(Stored data entries)
%%

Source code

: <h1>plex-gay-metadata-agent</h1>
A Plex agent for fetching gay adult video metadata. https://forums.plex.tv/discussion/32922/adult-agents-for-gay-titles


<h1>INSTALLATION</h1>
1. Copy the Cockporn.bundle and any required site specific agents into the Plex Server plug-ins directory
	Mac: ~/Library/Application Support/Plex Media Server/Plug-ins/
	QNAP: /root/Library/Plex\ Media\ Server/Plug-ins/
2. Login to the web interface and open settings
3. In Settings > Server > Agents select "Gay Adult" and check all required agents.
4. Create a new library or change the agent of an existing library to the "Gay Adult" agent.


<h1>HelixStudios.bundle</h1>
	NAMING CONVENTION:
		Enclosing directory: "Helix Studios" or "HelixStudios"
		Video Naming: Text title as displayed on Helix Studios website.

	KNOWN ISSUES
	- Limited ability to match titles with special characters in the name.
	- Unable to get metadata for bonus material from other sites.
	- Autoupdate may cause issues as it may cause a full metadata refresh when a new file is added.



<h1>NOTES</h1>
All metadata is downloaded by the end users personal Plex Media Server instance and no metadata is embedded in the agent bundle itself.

%%

-- Task prompt --
Retype all of the lines above character for character.

-- Solved exercise --
Source code

: <h1>plex-gay-metadata-agent</h1>
A Plex agent for fetching gay adult video metadata. https://forums.plex.tv/discussion/32922/adult-agents-for-gay-titles


<h1>INSTALLATION</h1>
1. Copy the Cockporn.bundle and any required site specific agents into the Plex Server plug-ins directory
	Mac: ~/Library/Application Support/Plex Media Server/Plug-ins/
	QNAP: /root/Library/Plex\ Media\ Server/Plug-ins/
2. Login to the web interface and open settings
3. In Settings > Server > Agents select "Gay Adult" and check all required agents.
4. Create a new library or change the agent of an existing library to the "Gay Adult" agent.


<h1>HelixStudios.bundle</h1>
	NAMING CONVENTION:
		Enclosing directory: "Helix Studios" or "HelixStudios"
		Video Naming: Text title as displayed on Helix Studios website.

	KNOWN ISSUES
	- Limited ability to match titles with special characters in the name.
	- Unable to get metadata for bonus material from other sites.
	- Autoupdate may cause issues as it may cause a full metadata refresh when a new file is added.



<h1>NOTES</h1>
All metadata is downloaded by the end users personal Plex Media Server instance and no metadata is embedded in the agent bundle itself.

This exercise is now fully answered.